The fight over the $110,000 annual grant has broken down over partisan lines, even as Democrats and Republicans on the suicide-prevention task force managed to agree on various other recommendations meant to reduce the number of suicides in Wisconsin.

Democrats — including four who served on the task force — said the group’s recommendations weren’t meaningful because they didn’t include the adoption of a “red flag” law that would let judges temporarily take away firearms from people deemed to be suicidal or a risk to others.

Democrats argue keeping guns away from suicidal people would make it more difficult for them to kill themselves. Between 2013 and 2017, guns were used in 49% of Wisconsin suicides, according to the state Department of Health Services.

Republicans are opposed to the adoption of a “red flag” law, saying it would infringe on people’s Second Amendment rights.

“The bottom line is that indefensible adherence to extreme ideology on gun violence is a bigger priority for Republicans than reducing the number of suicides,” Democratic Assembly Minority Leader Gordon Hintz said.

The fight over money for the suicide-prevention line angered Republican Assembly Majority Leader Jim Steineke.

“It doesn’t really surprise me anymore that Wisconsin Democrats take a bipartisan task force and utilize it for partisan purposes,” he said. “Instead of rallying around the things we agree on and moving most things forward, they choose to utilize this task force for partisan political purposes.”

The money was included in the state budget passed by the Republican-controlled Legislature and signed into law by Democratic Gov.

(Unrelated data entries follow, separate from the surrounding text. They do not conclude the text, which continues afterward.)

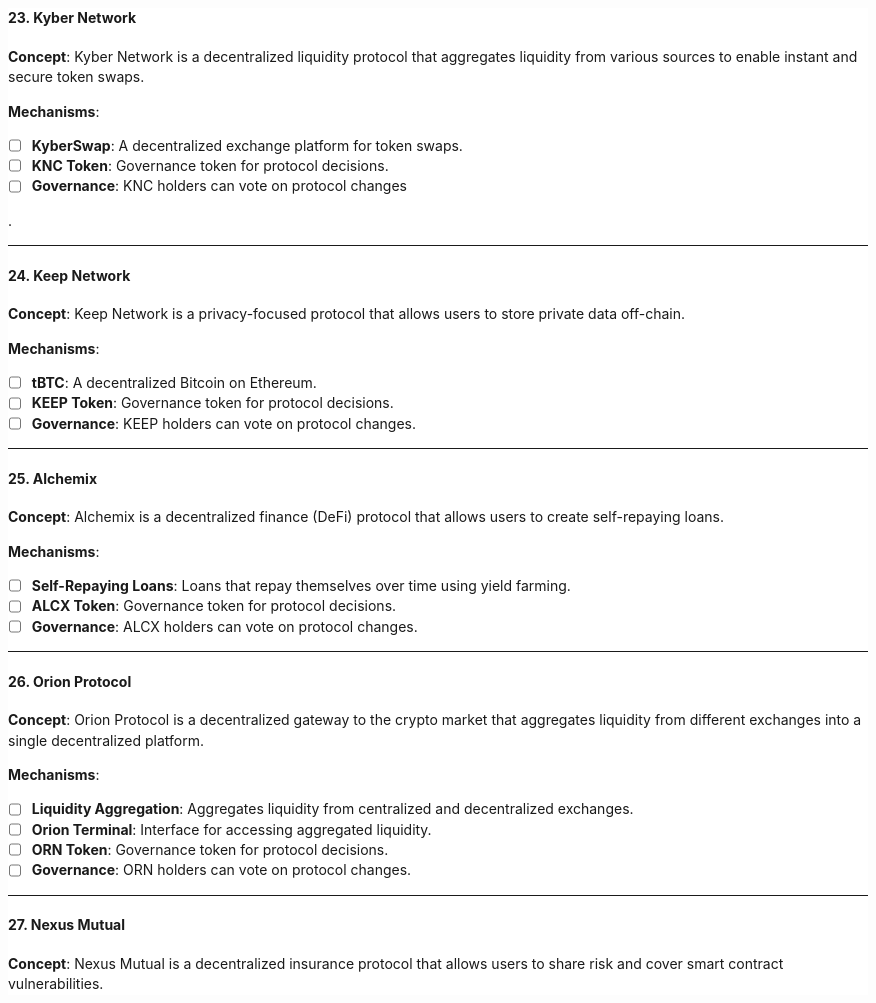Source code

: #### 23. **Kyber Network**

**Concept**: Kyber Network is a decentralized liquidity protocol that aggregates liquidity from various sources to enable instant and secure token swaps.

**Mechanisms**:

- [ ] **KyberSwap**: A decentralized exchange platform for token swaps.
- [ ] **KNC Token**: Governance token for protocol decisions.
- [ ] **Governance**: KNC holders can vote on protocol changes

.

---

#### 24. **Keep Network**

**Concept**: Keep Network is a privacy-focused protocol that allows users to store private data off-chain.

**Mechanisms**:

- [ ] **tBTC**: A decentralized Bitcoin on Ethereum.
- [ ] **KEEP Token**: Governance token for protocol decisions.
- [ ] **Governance**: KEEP holders can vote on protocol changes.

---

#### 25. **Alchemix**

**Concept**: Alchemix is a decentralized finance (DeFi) protocol that allows users to create self-repaying loans.

**Mechanisms**:

- [ ] **Self-Repaying Loans**: Loans that repay themselves over time using yield farming.
- [ ] **ALCX Token**: Governance token for protocol decisions.
- [ ] **Governance**: ALCX holders can vote on protocol changes.

---

#### 26. **Orion Protocol**

**Concept**: Orion Protocol is a decentralized gateway to the crypto market that aggregates liquidity from different exchanges into a single decentralized platform.

**Mechanisms**:

- [ ] **Liquidity Aggregation**: Aggregates liquidity from centralized and decentralized exchanges.
- [ ] **Orion Terminal**: Interface for accessing aggregated liquidity.
- [ ] **ORN Token**: Governance token for protocol decisions.
- [ ] **Governance**: ORN holders can vote on protocol changes.

---

#### 27. **Nexus Mutual**

**Concept**: Nexus Mutual is a decentralized insurance protocol that allows users to share risk and cover smart contract vulnerabilities.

Tony Evers in July. It would help pay for the privately operated Suicide Hopeline, run by the nonprofit Center for Suicide Awareness based in Kaukauna, which is in Steineke’s district. It would provide immediate help to people who are emergency situations through the use of text messages.

Even though the grant money was in the state budget, it couldn’t be awarded without the Legislature’s GOP-controlled budget committee’s agreeing to release it.

Republican leaders refused to do that, saying they were waiting for recommendations from the task force called together by Republican Assembly Speaker Robin Vos.

However, the recommendation as changed in the final report, which members of the task force presented at a news conference on Wednesday morning. The group is now asking for the budget committee to release the money, as Democrats had long called for.

Rep. Steve Doyle, the Democratic vice-chair of the task force, said the decision to change course was made on Tuesday. Steineke said the changes had been discussed for about a week. Republicans wanted to tie the release of the grant to new reporting requirements, which he said lawmakers initially thought could only be done by passing a bill. But Steineke said those requirements can be imposed by the budget committee when it releases the money.

The political fight over the grant money threatened to take attention away from other recommendations to spend roughly $1 million on suicide prevention in Wisconsin.

Other recommendations from the task force call for setting up a suicide-prevention program that would be housed at the Department of Health Services; spending $250,000 a year on grants to local government and private groups; and awarding $500,000 to high schools to support suicide-prevention programs.